**ACTIVITY LIST**
1. In the article on the West Virginia educators' strike, why did the 2 percent pay raise passed by the state legislature fall short? Answer in one to three sentences.
2. Continue the article on the West Virginia educators' strike, picking up after its final paragraph.

**DOCUMENT TEXT**
====================

West Virginia Educators Stand United, Win Big for Public Education

west virginia teachers strikeWith the eyes of educators across the country on them, West Virginia teachers and service professionals in all 55 counties stood united in an historic nine-day statewide strike that ended Tuesday in victory: a deal that provides 5 percent pay raises for all educators and public employees and establishes a task force inclusive of educators to address a long-term solution to the state’s rising healthcare costs.

“The winners in this are the students of West Virginia and the educators across West Virginia who finally see the first step made towards a true investment in education,” West Virginia Education Association (WVEA) President Dale Lee said.

As the deal was announced Tuesday, hundreds of WVEA members at the state Capitol cheered, some wept with joy. Together, they chanted, “We love our kids!”

The statewide action began on Thursday, February 22nd, following the state legislature’s vote to raise teacher pay by a meager 2 percent this year without addressing the healthcare issues that would more than eat up that increase. But the strike has been years in the making, as West Virginia’s teachers and education support professionals—as well as students and parents—have grown increasingly fed-up with empty promises by state officials to invest in public education.

It took five days of sustained action, accompanied by unrelenting pressure from thousands of union members who rallied passionately at the Capitol every day, for Governor Jim Justice to strike a fair deal with union leaders around the 5 percent raises and the creation of a task force to find a long-term solution for the state’s Public Employee Insurance Agency (PEIA). He also placed a moratorium on increasing healthcare premiums, or any other changes that would increase costs, until July 1, 2019.

Even as educators, and 98 of the 100 members of the state House (one voted no, and one was absent), recognized the deal as a solid first step in dealing with a huge issue in their schools—namely, the exodus of excellent teachers to neighboring states where they can earn up to $20,000 more a year, and the state’s inability to recruit qualified teachers— Senate Republican leaders refused to pass the 5 percent salary bill, as had been agreed to. For several days after the House passed the agreed-upon raises, this small group of Republican Senators held the state hostage, even as the Governor and House members pledged to honor their agreement. And still, with the deal on the line, union members stood firm, dedicated and unified in their unwavering intent to get the best deal for West Virginia schools.

Finally, on Tuesday morning, after meetings between both houses and an agreement to provide the agreed-upon 5 percent raises to all educators, the Senate passed the legislation by a vote of 34 to 0. The revised bill extends the 5 percent to all public employees. At 3 p.m., as WVEA members watched, the governor signed it into law—and passed a signed copy of the legislation to Lee.

====================

[Records excerpted from a collection]
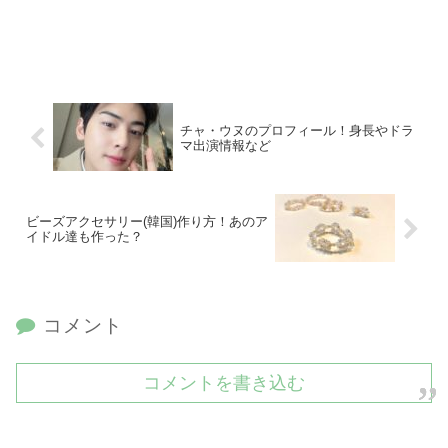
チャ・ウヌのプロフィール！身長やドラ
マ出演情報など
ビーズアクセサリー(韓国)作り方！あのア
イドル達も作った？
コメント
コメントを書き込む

====================

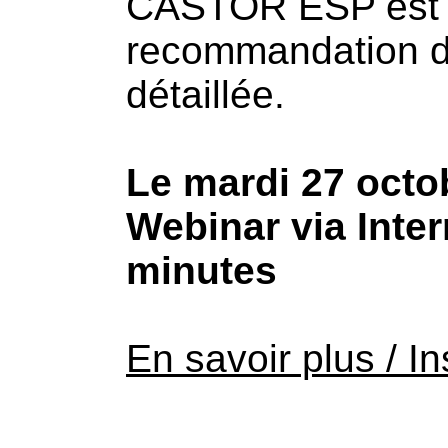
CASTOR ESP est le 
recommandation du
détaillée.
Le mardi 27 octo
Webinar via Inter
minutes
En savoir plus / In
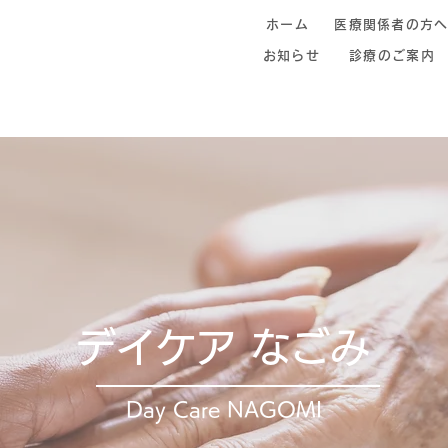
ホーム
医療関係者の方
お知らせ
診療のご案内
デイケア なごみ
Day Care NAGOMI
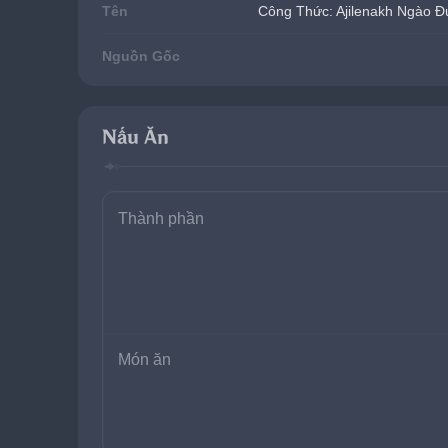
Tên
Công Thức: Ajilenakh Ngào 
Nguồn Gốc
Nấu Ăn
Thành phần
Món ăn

====================

**PER-TASK OUTPUTS**
1. The legislature's 2 percent raise did nothing about the state's healthcare issues. Those rising healthcare costs would more than eat up the increase.

2.
I am so proud of West Virginia educators and the West Virginia Education Association,” said NEA President Lily Eskelsen García, who traveled twice to West Virginia in recent days to speak with WVEA members and legislators, and to participate in an impromptu rally with educators on the Capitol steps. Without their strong, united voice, the Senate never would have given educators—or any other public employee—this victory, which will help lead West Virginia forward, she said.

With the 5 percent pay raise, West Virginia’s average teacher pay moves from 48th in the nation to 43rd, according to NEA analysis. This is a “good first step,” but the state still needs to do more to help recruit and retain the best teachers for West Virginia’s students, said García. “Unless the task force charged with addressing the health care system is successful, the victory will be short lived,” she said. “It is important that the task force…generate solutions that are fair, equitable, and do not balance shortfalls on the back of public service workers.”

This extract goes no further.